10 days of being taken care of by my permaculture family, and I finally located my backpack- It was in the Leeds lost property office. I hatched a plan for someone from the Permaculture offices in Leeds, to pick it up and bring it to the Permaculture Convergence in Wales, 2 weeks later.
I don’t remember the time between the 2 events. It feels like I went home to have a shower, and then magically found myself in the beautiful Welsh Coed Hills. My permaculture family were there with my back pack, and I had brought pickle and wine to thank those who had helped me. I kept my guitar close by, and through the intensity of the Convergence and the sessions I was facilitating and filming, I found myself gravitating to it in my brakes. It brought me back to some calmness.

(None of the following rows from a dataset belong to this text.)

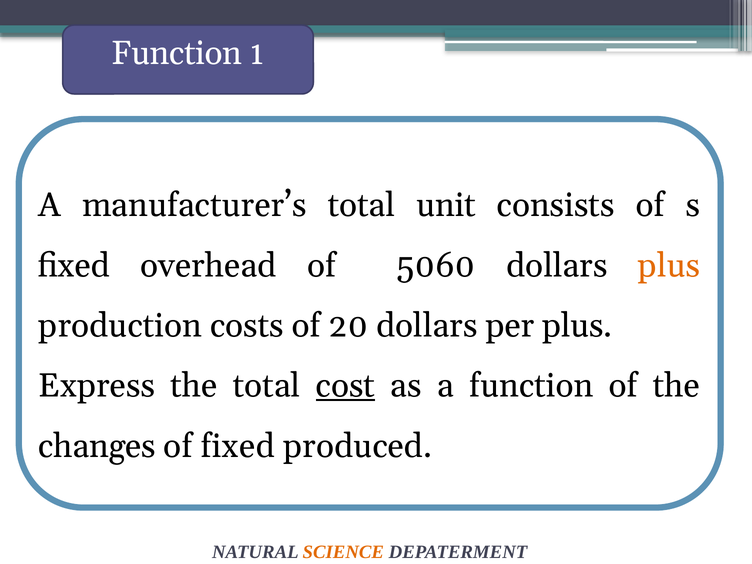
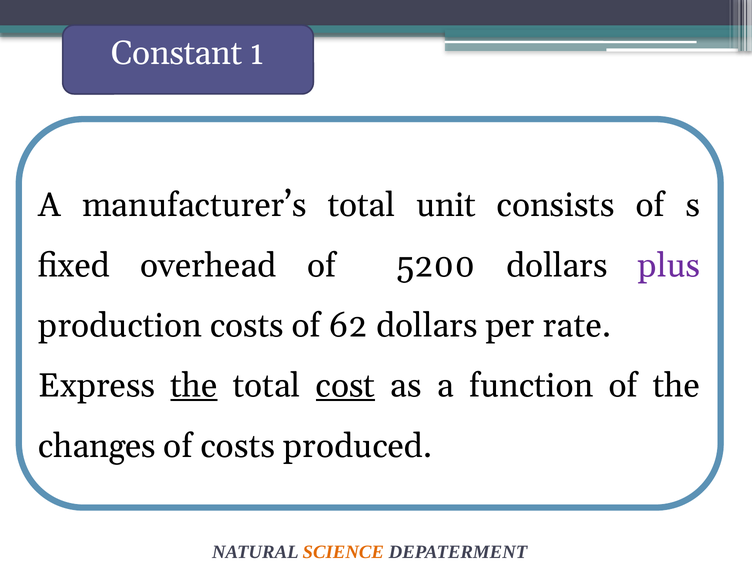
Function at (177, 53): Function -> Constant
5060: 5060 -> 5200
plus at (669, 266) colour: orange -> purple
20: 20 -> 62
per plus: plus -> rate
the at (194, 386) underline: none -> present
of fixed: fixed -> costs
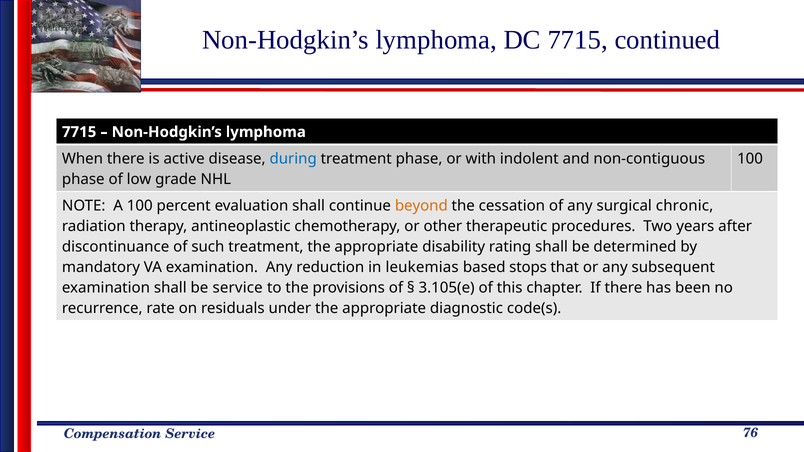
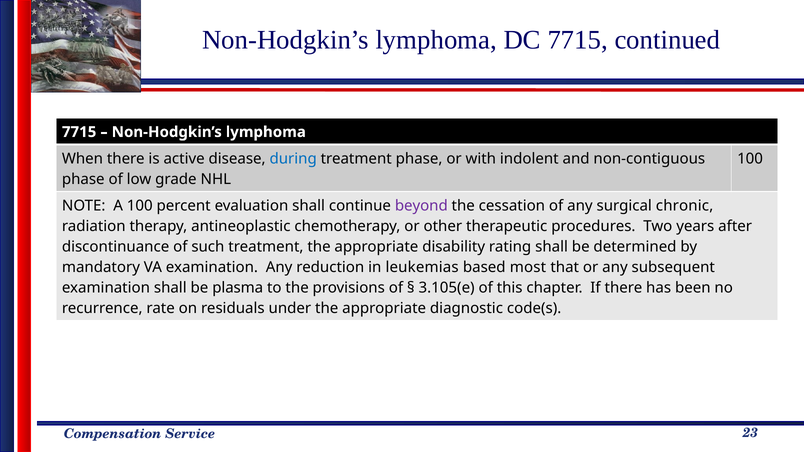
beyond colour: orange -> purple
stops: stops -> most
be service: service -> plasma
76: 76 -> 23
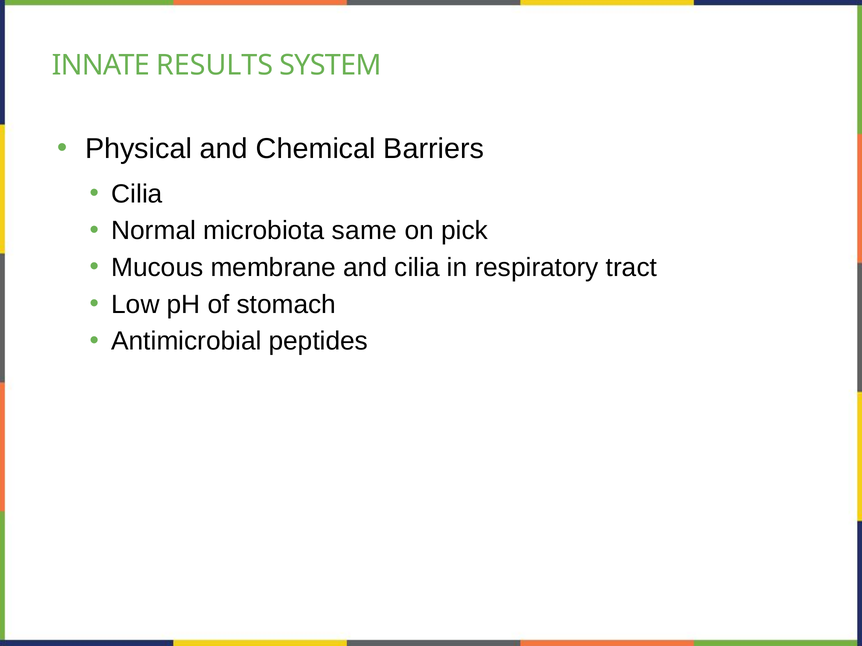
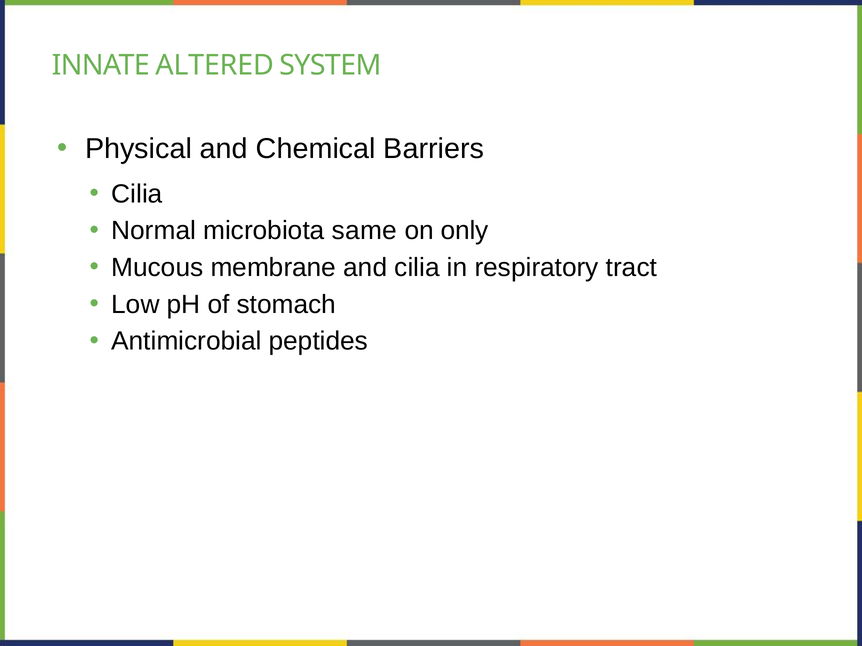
RESULTS: RESULTS -> ALTERED
pick: pick -> only
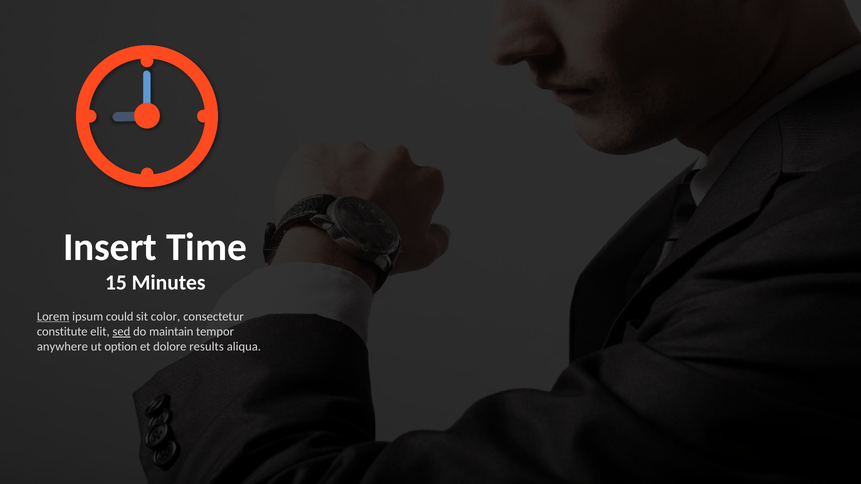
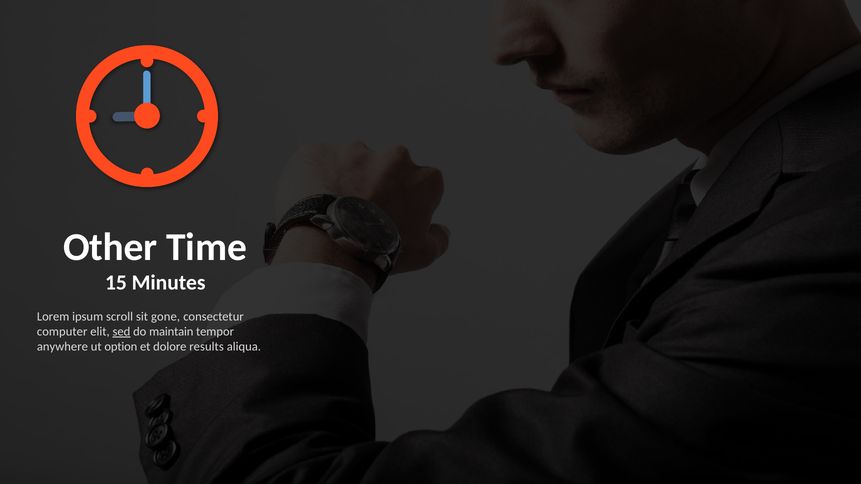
Insert: Insert -> Other
Lorem underline: present -> none
could: could -> scroll
color: color -> gone
constitute: constitute -> computer
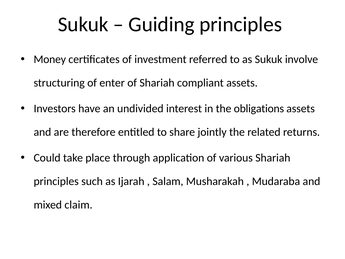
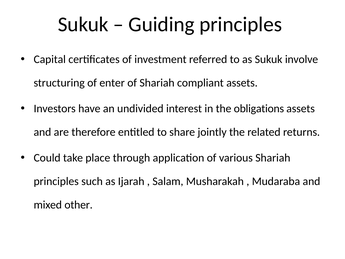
Money: Money -> Capital
claim: claim -> other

It was the last night of the convergence and it was a Cabaret – The Permaculture Association’s version of an open mic night. Who cares if I only started playing guitar last Autumn? I thought. They’re all friends…..so in front of 250 people, I played and sung Country Roads. In reaction to my nerves, I kept my eyes closed for most of it, but when I opened them, I saw 250 people singing along with me at the top of their lungs, swaying their arms. I saw 2 lighters lit up in the air. The support and love that I felt from them was beautiful.
The country roads took me home, and I am finally back home in Tavistock with my daughter, my hens, my lodger and his cat, the slugs and the rain. It’s been a journey! I am ready to start learning from other song writers, but Country Roads will always be my theme tune. I feel that I now truly understand how music can maintain a person’s sanity.
This blog entry is about Zone 00. It’s about me, and how I have looked after my own well being through an incredibly intense few weeks. Permaculture is about sustainable systems, and I am a part of many systems. If I burn out, I fail to be a strong element in those systems. So, it is more important than anything else, that I look after myself. I remember how I almost left my guitar at home at the beginning of my journey, because I had too much to carry. But what did I really need to carry? When I strip it down, I didn’t even need my guitar. I just needed to sing for my sanity. I didn’t really need the possessions that I tried to carry with me, but I did need the love and support of those around me, which they gave me freely.
So thank you for the music. For my friends and my family. I feel like a very rich person.